**Exercise prompt:**
Please return every line from the entries that has the string "news" in it.

Items from a data source:
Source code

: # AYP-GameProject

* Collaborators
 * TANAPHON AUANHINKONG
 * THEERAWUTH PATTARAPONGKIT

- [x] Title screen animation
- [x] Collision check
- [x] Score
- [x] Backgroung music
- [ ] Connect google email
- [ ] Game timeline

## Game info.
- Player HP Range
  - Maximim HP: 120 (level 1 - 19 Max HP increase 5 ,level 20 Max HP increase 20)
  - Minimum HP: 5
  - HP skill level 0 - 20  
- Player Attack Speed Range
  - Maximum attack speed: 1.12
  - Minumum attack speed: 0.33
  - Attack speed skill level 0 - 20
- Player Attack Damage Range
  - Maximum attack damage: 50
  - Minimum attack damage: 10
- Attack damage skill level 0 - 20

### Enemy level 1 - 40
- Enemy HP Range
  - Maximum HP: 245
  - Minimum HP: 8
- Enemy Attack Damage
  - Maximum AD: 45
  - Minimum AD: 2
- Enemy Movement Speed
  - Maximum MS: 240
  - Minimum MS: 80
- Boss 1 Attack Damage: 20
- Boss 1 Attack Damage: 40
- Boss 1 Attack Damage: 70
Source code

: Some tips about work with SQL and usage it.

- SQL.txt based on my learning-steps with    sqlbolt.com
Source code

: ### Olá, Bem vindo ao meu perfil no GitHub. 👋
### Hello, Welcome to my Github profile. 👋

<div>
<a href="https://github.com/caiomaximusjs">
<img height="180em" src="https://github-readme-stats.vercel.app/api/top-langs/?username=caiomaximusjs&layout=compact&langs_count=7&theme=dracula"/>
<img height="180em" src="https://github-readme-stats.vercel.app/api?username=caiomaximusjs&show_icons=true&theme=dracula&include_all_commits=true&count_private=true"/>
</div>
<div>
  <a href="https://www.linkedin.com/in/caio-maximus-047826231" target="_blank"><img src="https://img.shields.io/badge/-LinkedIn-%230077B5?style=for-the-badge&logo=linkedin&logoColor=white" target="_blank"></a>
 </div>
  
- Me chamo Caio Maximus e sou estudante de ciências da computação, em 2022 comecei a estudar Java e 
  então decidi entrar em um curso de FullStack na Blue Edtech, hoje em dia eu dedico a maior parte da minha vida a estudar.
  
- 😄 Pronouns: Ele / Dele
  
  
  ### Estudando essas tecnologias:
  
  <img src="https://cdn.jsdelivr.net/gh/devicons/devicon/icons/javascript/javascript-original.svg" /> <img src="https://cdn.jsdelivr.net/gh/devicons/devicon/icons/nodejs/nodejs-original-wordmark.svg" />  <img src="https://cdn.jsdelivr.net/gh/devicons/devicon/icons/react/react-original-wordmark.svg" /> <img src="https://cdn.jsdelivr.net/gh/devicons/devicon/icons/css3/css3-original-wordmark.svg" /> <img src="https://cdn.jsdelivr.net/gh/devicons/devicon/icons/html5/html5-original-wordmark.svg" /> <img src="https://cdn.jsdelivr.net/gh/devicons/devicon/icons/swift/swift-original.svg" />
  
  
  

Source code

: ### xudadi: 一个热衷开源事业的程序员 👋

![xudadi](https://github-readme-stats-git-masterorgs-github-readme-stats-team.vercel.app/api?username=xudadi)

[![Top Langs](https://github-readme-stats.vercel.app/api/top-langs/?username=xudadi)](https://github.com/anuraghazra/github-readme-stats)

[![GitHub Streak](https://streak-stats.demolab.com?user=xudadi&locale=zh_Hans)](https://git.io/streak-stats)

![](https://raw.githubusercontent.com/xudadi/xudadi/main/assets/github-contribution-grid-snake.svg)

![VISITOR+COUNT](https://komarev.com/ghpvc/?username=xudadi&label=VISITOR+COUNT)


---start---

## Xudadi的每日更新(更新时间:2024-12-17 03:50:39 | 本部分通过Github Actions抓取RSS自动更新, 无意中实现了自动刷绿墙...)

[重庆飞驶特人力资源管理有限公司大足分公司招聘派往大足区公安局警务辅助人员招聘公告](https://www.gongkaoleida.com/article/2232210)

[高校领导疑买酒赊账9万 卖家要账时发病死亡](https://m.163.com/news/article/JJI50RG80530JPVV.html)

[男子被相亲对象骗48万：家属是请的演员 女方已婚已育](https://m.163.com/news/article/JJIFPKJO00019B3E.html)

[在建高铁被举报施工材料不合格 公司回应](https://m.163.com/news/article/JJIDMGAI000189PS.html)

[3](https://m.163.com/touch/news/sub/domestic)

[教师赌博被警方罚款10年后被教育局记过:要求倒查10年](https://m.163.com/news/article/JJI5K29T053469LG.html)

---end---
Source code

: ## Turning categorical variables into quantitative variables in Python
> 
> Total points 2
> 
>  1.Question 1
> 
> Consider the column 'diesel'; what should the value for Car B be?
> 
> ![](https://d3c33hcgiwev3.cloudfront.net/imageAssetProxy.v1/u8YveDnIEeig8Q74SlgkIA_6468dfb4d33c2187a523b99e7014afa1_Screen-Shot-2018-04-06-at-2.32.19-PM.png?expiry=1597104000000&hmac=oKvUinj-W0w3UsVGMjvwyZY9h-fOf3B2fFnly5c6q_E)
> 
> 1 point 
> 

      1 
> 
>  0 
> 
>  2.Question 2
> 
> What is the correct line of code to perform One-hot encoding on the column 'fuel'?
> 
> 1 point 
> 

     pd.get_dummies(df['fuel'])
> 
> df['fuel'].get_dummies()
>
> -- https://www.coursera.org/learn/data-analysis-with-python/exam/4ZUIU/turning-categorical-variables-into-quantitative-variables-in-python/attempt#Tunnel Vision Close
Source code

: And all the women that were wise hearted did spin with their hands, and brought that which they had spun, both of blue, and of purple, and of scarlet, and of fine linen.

**Written answer:**
[高校领导疑买酒赊账9万 卖家要账时发病死亡](https://m.163.com/news/article/JJI50RG80530JPVV.html)
[男子被相亲对象骗48万：家属是请的演员 女方已婚已育](https://m.163.com/news/article/JJIFPKJO00019B3E.html)
[在建高铁被举报施工材料不合格 公司回应](https://m.163.com/news/article/JJIDMGAI000189PS.html)
[3](https://m.163.com/touch/news/sub/domestic)
[教师赌博被警方罚款10年后被教育局记过:要求倒查10年](https://m.163.com/news/article/JJI5K29T053469LG.html)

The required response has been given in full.